# [What is needed]
From the entries below, report how many lines contain the string "worn". Only the number is wanted.

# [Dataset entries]
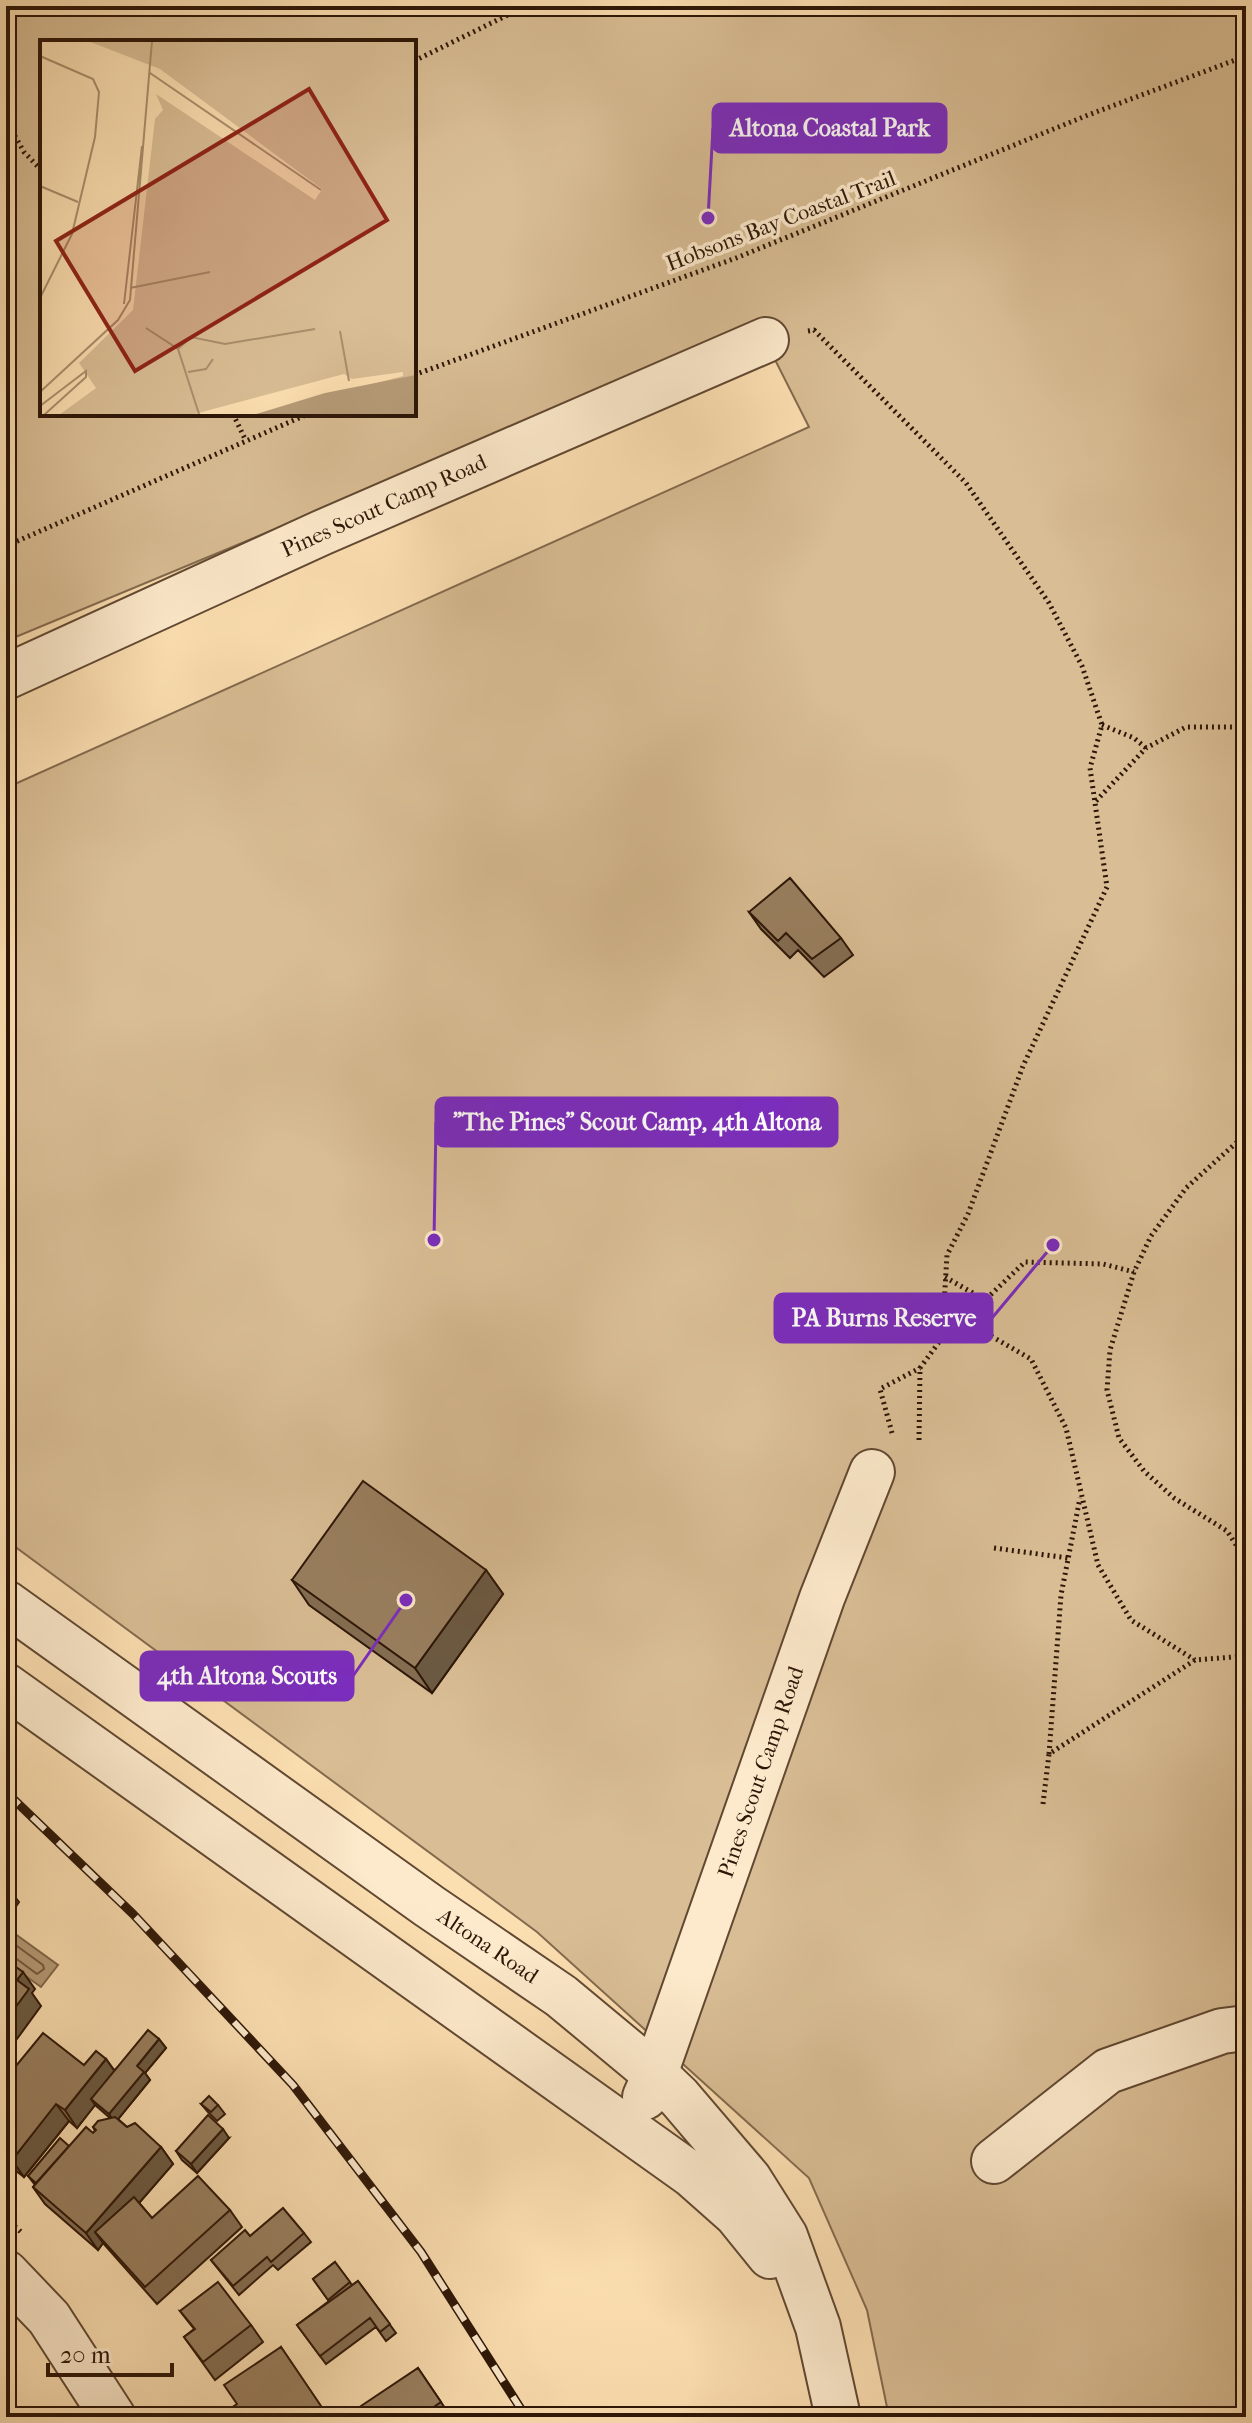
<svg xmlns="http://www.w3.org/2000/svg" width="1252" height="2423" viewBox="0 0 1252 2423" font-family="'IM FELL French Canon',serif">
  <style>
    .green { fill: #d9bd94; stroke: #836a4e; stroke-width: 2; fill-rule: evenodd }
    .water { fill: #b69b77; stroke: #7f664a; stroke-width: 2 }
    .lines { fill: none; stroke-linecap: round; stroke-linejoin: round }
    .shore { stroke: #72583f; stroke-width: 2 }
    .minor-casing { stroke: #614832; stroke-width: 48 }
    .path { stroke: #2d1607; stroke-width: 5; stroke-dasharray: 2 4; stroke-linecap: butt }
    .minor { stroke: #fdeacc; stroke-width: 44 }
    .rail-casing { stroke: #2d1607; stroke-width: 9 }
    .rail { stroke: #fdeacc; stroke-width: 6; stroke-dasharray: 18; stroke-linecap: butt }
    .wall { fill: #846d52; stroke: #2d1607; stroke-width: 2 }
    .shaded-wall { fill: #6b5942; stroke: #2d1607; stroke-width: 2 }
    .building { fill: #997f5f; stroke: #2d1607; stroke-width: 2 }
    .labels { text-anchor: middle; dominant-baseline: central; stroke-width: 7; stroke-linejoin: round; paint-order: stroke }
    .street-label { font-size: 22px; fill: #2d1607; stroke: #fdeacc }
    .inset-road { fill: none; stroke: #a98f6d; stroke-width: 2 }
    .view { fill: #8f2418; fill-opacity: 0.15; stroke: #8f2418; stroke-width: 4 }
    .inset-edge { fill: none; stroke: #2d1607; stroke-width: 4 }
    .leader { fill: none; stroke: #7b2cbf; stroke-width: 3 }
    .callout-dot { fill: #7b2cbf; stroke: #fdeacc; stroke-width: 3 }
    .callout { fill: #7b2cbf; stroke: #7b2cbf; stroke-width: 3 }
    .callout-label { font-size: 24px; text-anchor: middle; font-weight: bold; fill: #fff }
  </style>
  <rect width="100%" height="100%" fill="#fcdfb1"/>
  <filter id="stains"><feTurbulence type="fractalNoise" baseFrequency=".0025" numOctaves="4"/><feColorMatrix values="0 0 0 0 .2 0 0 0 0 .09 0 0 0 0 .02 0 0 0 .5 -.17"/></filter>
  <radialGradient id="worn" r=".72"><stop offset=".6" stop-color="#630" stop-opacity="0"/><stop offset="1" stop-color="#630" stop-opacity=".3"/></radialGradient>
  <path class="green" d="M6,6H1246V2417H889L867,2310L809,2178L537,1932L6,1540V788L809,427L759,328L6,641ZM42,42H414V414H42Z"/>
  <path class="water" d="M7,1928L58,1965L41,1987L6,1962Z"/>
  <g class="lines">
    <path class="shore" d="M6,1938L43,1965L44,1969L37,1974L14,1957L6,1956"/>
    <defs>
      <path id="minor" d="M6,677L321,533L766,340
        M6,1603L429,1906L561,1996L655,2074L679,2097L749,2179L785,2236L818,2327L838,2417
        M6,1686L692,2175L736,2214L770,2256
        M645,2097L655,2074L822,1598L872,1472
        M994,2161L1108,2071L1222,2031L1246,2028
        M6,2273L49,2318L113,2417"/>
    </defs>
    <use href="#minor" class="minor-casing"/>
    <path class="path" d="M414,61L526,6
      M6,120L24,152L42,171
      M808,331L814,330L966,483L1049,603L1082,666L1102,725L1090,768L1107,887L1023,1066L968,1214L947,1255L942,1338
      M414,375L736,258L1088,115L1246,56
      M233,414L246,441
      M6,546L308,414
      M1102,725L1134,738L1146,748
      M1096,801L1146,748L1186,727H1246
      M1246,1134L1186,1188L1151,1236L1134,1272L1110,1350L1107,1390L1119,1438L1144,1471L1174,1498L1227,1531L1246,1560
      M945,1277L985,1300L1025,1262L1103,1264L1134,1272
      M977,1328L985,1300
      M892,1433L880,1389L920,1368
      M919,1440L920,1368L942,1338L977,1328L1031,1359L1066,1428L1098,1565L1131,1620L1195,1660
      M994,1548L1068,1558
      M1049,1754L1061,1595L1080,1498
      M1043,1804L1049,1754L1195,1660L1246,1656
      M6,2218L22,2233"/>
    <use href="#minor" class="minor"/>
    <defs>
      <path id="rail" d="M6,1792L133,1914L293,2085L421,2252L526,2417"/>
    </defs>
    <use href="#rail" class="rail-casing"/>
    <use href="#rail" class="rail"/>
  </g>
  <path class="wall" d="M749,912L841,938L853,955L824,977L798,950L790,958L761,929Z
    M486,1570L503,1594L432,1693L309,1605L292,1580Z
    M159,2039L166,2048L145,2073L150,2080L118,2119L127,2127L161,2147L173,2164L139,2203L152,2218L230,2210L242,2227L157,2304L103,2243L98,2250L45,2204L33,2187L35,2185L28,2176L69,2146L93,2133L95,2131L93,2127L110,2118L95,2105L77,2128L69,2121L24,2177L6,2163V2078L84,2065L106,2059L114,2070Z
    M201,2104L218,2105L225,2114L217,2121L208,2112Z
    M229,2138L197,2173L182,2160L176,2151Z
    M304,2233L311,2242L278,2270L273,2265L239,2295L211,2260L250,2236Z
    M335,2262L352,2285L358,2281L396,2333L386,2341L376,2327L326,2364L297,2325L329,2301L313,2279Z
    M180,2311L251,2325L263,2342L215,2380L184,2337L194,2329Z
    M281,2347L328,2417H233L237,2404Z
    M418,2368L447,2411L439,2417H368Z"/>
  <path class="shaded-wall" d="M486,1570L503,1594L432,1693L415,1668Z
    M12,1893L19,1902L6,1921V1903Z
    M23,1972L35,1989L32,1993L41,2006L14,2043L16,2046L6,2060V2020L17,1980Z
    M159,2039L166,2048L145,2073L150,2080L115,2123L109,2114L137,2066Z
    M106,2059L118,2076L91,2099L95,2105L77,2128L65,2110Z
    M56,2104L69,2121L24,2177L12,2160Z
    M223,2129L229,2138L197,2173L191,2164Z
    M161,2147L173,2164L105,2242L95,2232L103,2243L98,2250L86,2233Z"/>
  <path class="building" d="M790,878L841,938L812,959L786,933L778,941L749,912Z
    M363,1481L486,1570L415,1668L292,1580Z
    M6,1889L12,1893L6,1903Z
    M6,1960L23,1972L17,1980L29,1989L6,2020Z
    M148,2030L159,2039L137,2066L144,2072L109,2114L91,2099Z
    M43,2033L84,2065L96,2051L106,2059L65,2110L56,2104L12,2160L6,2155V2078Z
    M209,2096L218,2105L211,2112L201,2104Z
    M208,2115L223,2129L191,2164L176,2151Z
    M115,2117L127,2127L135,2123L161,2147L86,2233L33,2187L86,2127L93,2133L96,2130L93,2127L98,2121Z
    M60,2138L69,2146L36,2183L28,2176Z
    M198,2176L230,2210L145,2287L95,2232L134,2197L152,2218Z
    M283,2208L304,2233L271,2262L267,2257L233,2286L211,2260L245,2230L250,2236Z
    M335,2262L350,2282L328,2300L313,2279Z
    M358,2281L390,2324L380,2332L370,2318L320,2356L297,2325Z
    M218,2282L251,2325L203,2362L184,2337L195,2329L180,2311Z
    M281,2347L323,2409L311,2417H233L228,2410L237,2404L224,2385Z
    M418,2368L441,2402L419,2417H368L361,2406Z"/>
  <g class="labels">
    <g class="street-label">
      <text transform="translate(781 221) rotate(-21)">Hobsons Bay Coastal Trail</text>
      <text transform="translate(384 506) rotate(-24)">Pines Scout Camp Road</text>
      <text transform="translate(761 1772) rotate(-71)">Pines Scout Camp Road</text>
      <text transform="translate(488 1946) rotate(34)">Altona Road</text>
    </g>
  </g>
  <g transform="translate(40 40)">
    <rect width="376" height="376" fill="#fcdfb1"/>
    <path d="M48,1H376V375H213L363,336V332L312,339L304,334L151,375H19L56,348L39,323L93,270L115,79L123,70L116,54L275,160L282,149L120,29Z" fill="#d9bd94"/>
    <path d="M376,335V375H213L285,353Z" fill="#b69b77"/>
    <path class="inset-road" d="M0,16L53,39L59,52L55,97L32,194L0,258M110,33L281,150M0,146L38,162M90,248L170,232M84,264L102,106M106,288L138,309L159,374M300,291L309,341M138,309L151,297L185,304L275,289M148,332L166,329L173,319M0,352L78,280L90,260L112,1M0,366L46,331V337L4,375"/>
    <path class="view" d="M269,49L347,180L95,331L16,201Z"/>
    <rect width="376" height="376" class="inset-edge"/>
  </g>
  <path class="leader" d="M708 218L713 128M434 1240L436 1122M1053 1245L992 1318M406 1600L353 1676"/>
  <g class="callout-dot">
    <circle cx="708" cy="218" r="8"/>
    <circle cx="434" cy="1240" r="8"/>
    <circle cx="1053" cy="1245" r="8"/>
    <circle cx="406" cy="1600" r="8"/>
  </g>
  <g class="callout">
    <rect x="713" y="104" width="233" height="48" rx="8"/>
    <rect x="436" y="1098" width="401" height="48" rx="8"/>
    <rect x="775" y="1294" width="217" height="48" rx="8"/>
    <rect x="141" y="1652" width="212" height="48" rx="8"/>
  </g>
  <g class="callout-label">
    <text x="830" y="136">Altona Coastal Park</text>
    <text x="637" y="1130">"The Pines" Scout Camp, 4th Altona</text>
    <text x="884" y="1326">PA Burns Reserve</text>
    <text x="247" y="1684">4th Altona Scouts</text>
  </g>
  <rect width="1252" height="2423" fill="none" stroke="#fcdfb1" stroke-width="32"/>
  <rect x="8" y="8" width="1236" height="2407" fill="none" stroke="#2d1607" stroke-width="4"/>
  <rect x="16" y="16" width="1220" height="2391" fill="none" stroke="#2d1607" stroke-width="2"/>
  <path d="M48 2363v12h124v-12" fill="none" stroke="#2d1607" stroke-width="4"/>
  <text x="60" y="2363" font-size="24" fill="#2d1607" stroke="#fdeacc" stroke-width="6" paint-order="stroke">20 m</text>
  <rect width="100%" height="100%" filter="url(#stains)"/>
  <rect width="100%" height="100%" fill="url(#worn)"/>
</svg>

# [Task result]
2